Start of GIVEN RECORDS
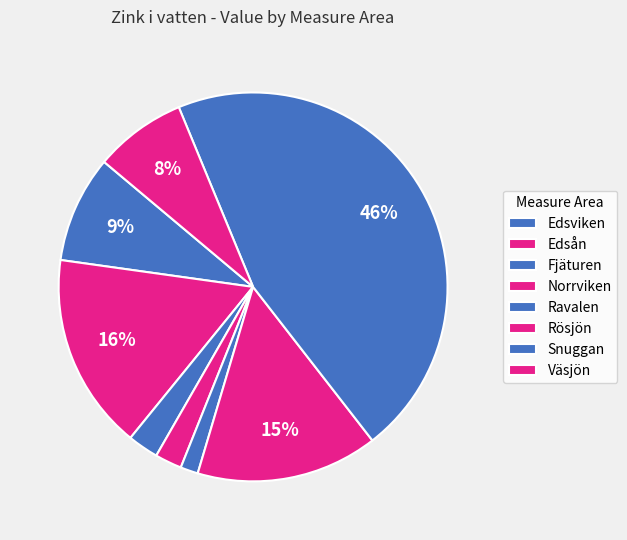

How many segments does this pie chart have?

8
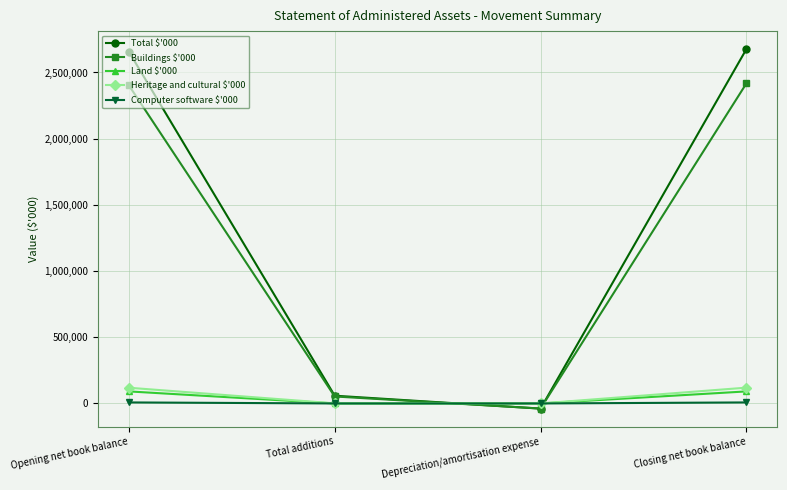

Which series has the widest spread of values?

Total $'000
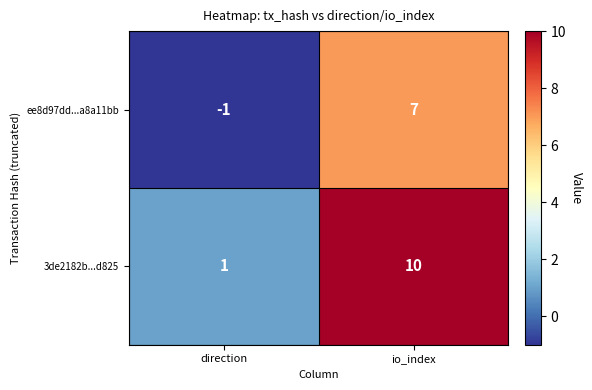

At which category is the sum across all series the highest?

io_index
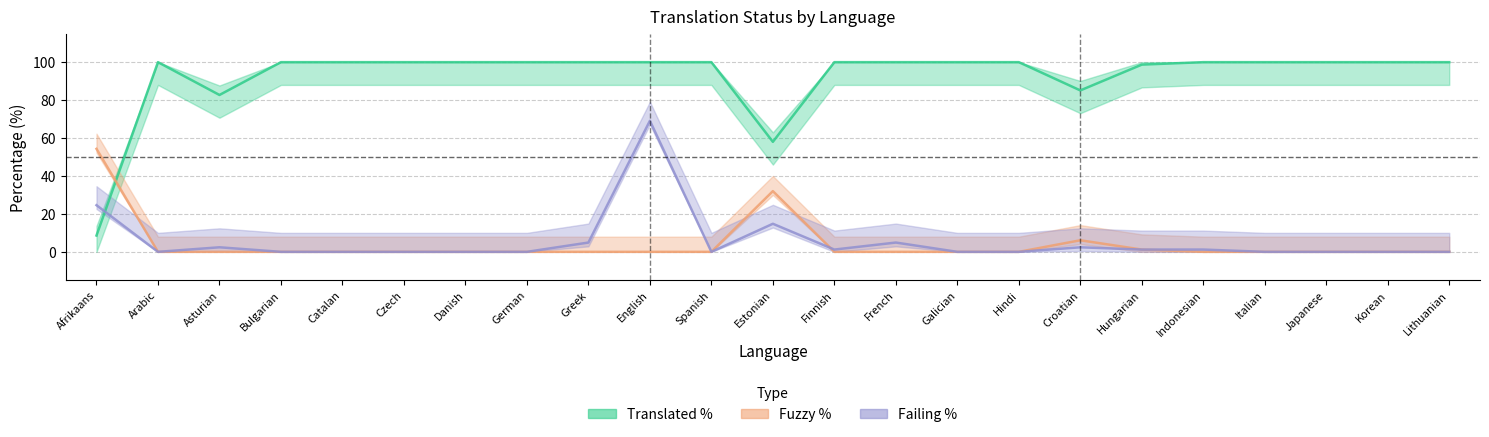

At which category does the chart reach its peak across all series?

Arabic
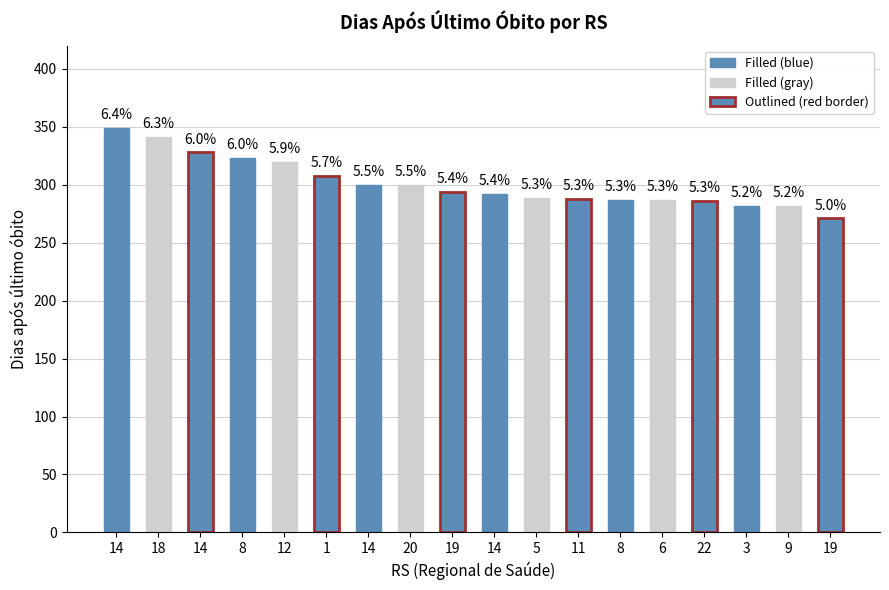

Which category has the lowest value across all series?

19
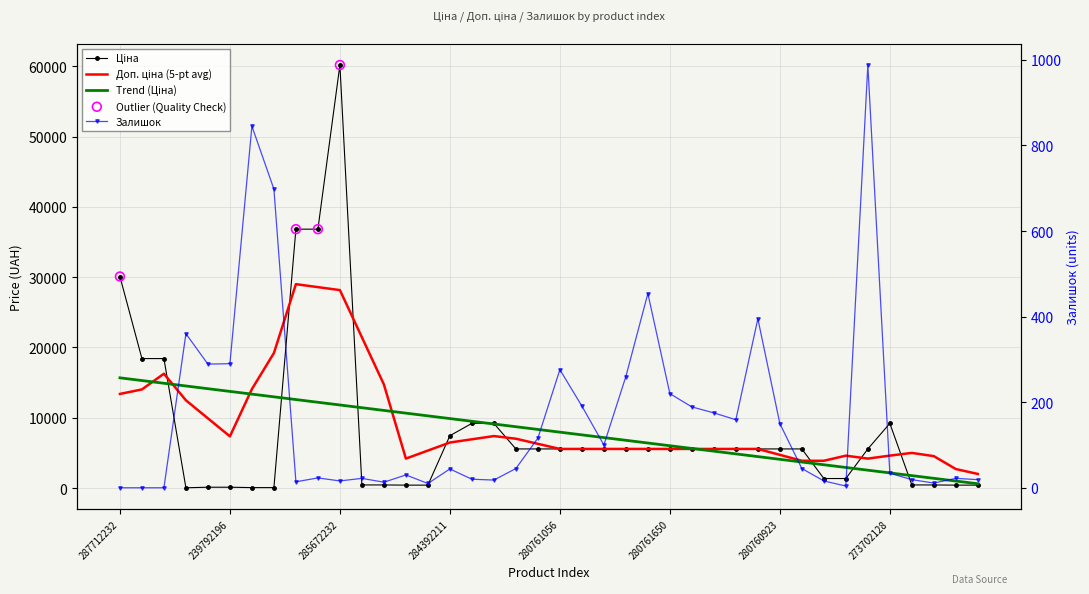

Which series reaches the minimum Y coordinate?

Залишок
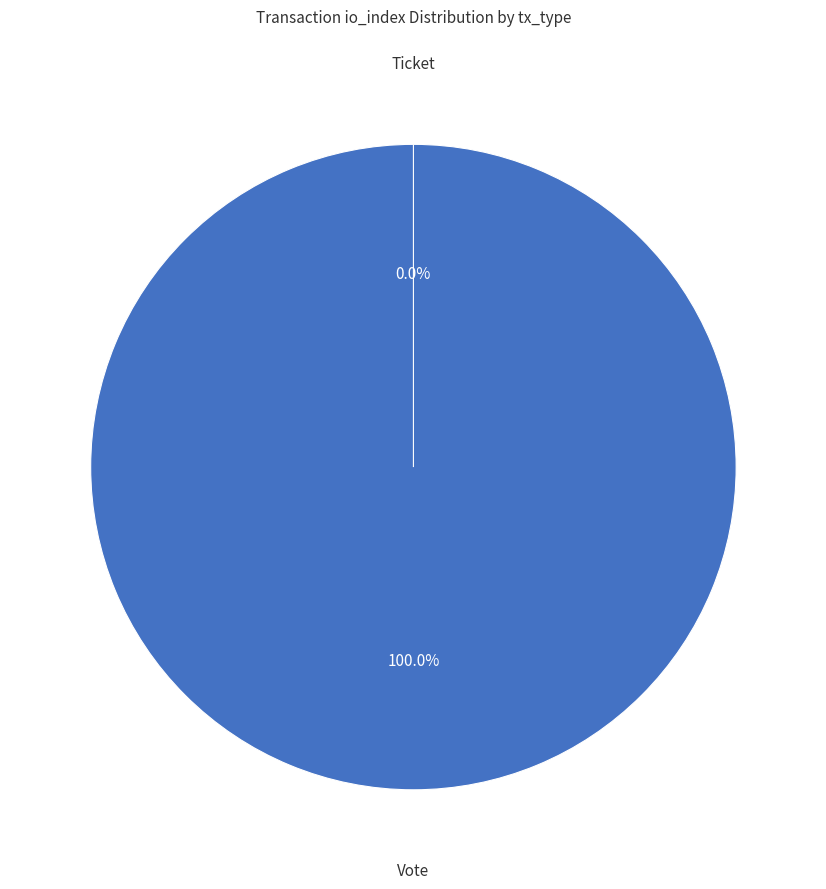

Count the number of slices in the pie.

2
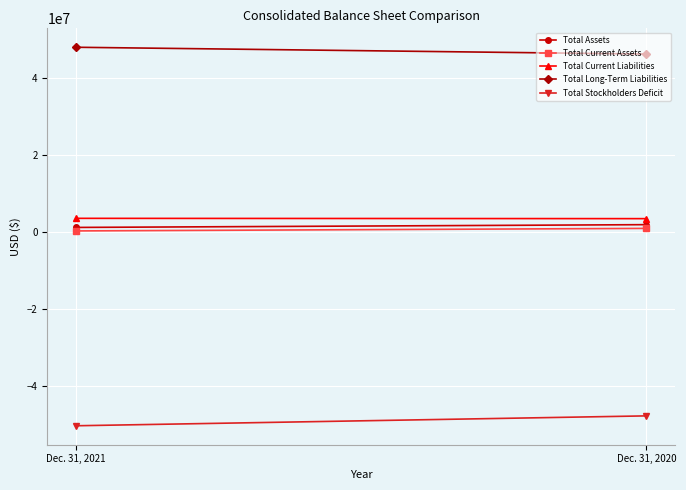

What are all the series names shown in the legend?

Total Assets, Total Current Assets, Total Current Liabilities, Total Long-Term Liabilities, Total Stockholders Deficit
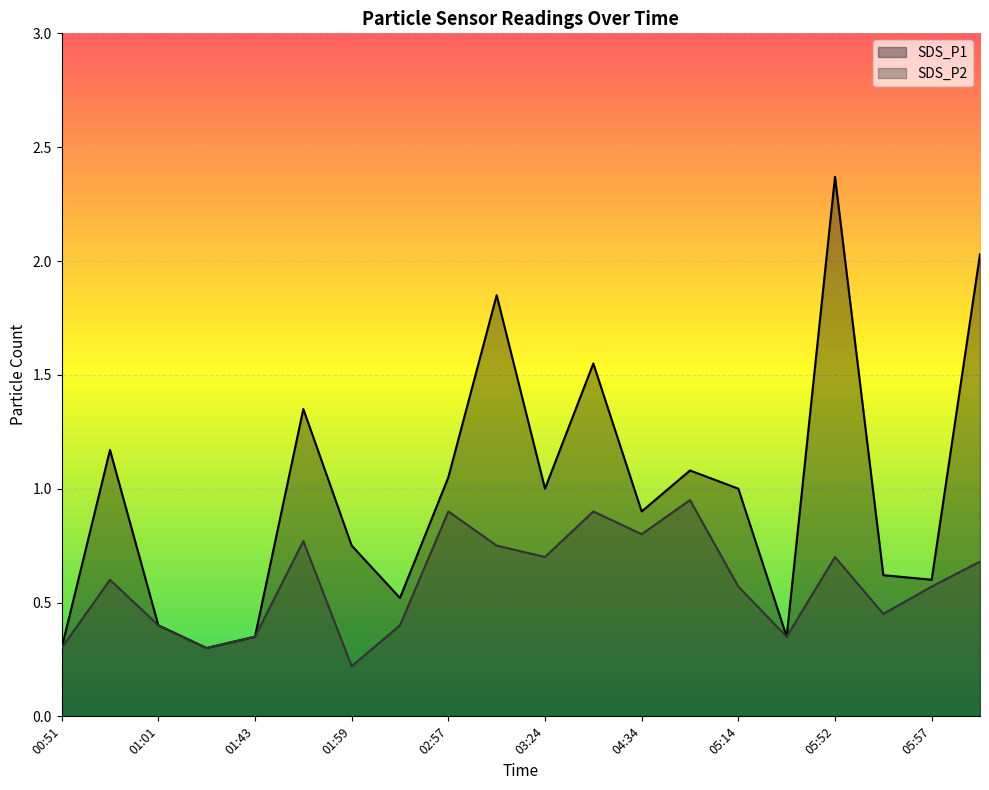

Does the chart display data point markers on the line(s)?

No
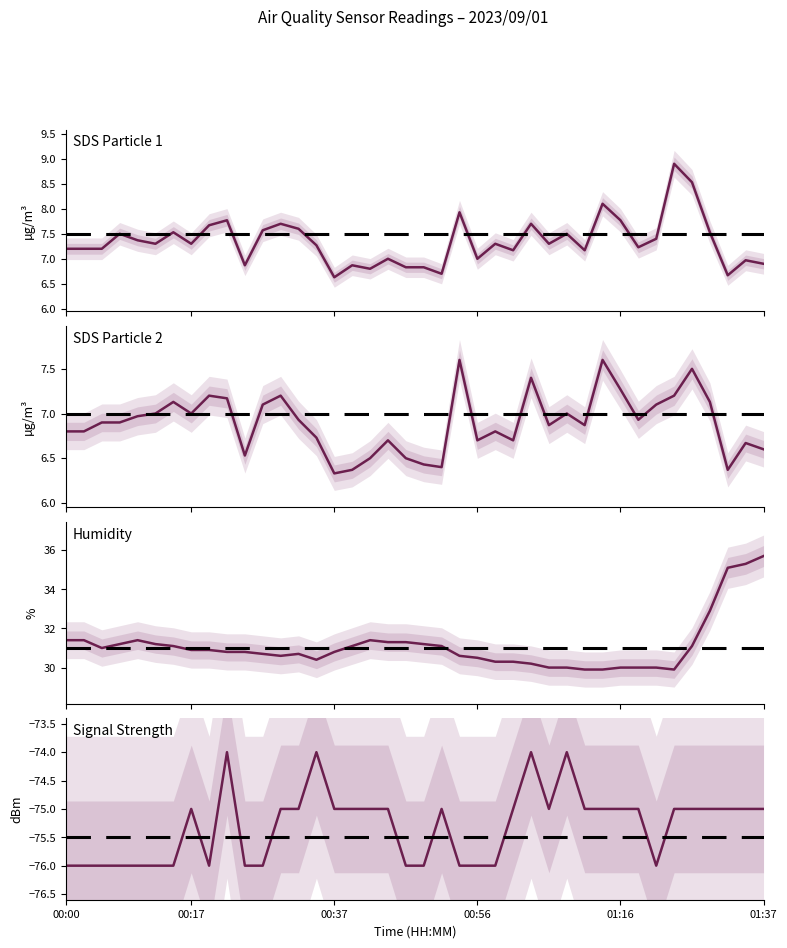

What is the greatest value displayed?

35.7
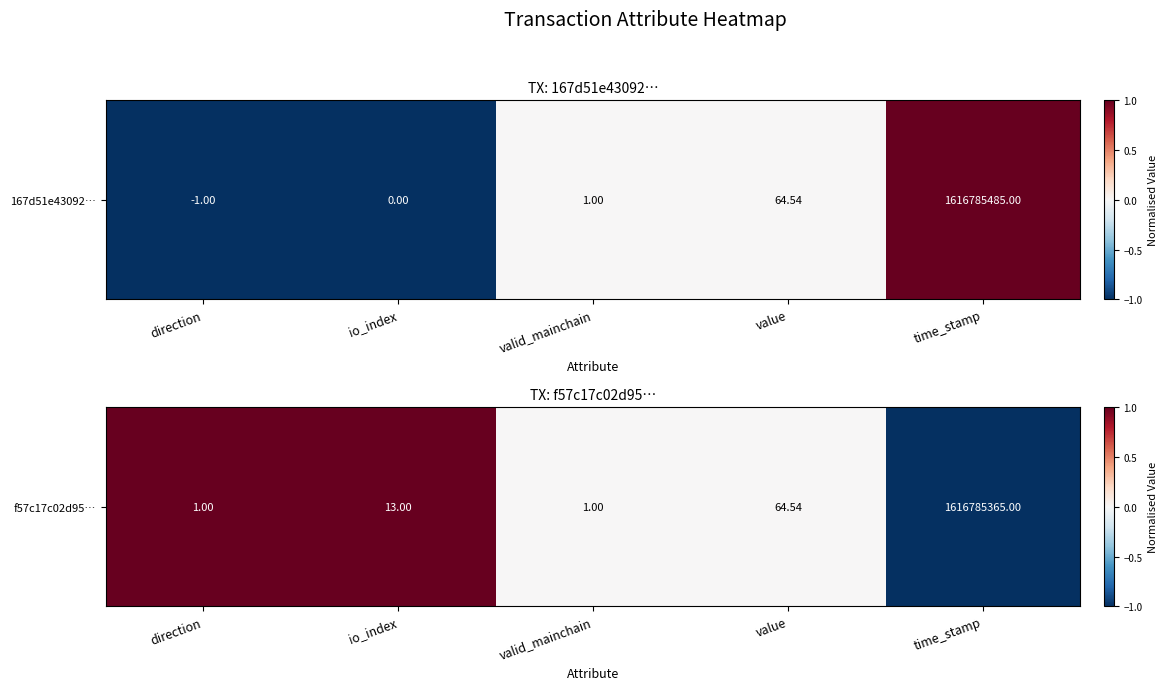

Where is the data nearest to the value 0?

valid_mainchain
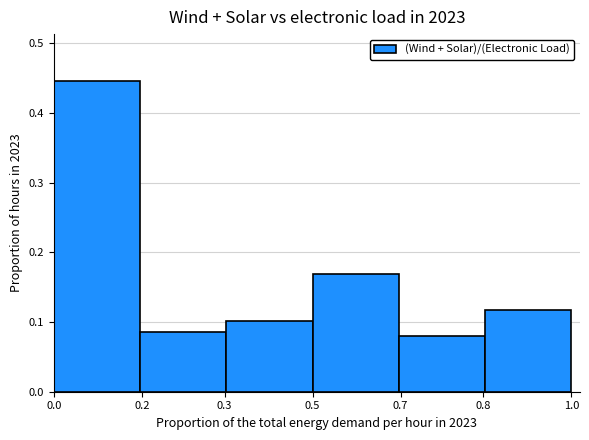

Count the values in the range 0 to 1.

6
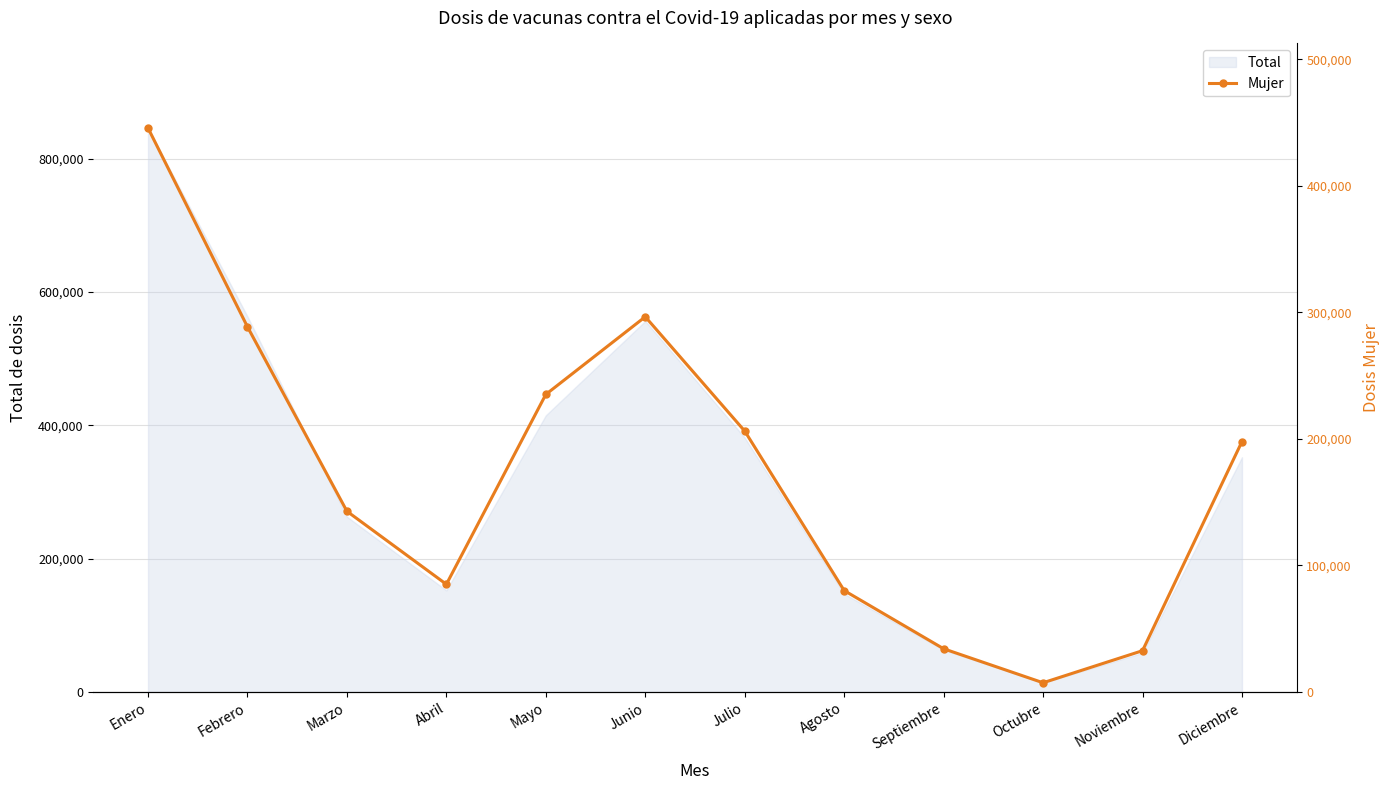

Where is Total nearest to the value 429966?

Mayo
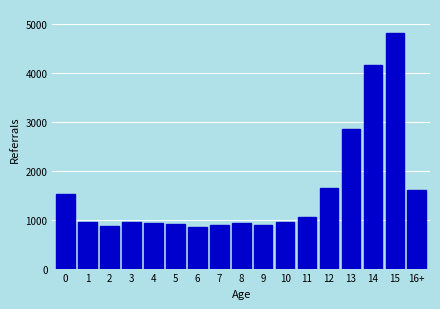

What is the ratio of the value at 4 to the value at 1?

1.0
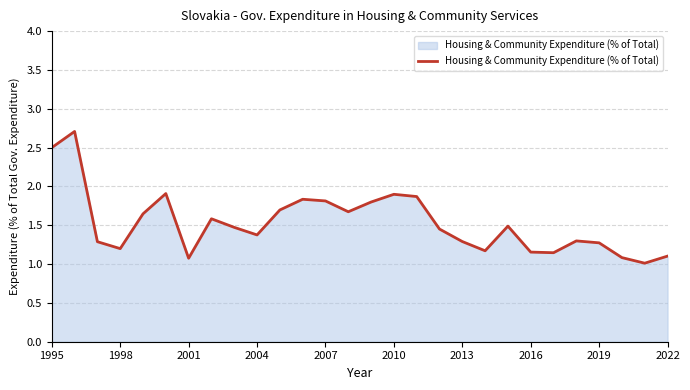

What is the difference between the maximum and minimum values?

1.7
End of GIVEN RECORDS
### [WHAT NEEDS TO BE DONE]
How many lines in the rows above contain the word "Count"? Reply with the number only.

### [YOUR SOLUTION]
2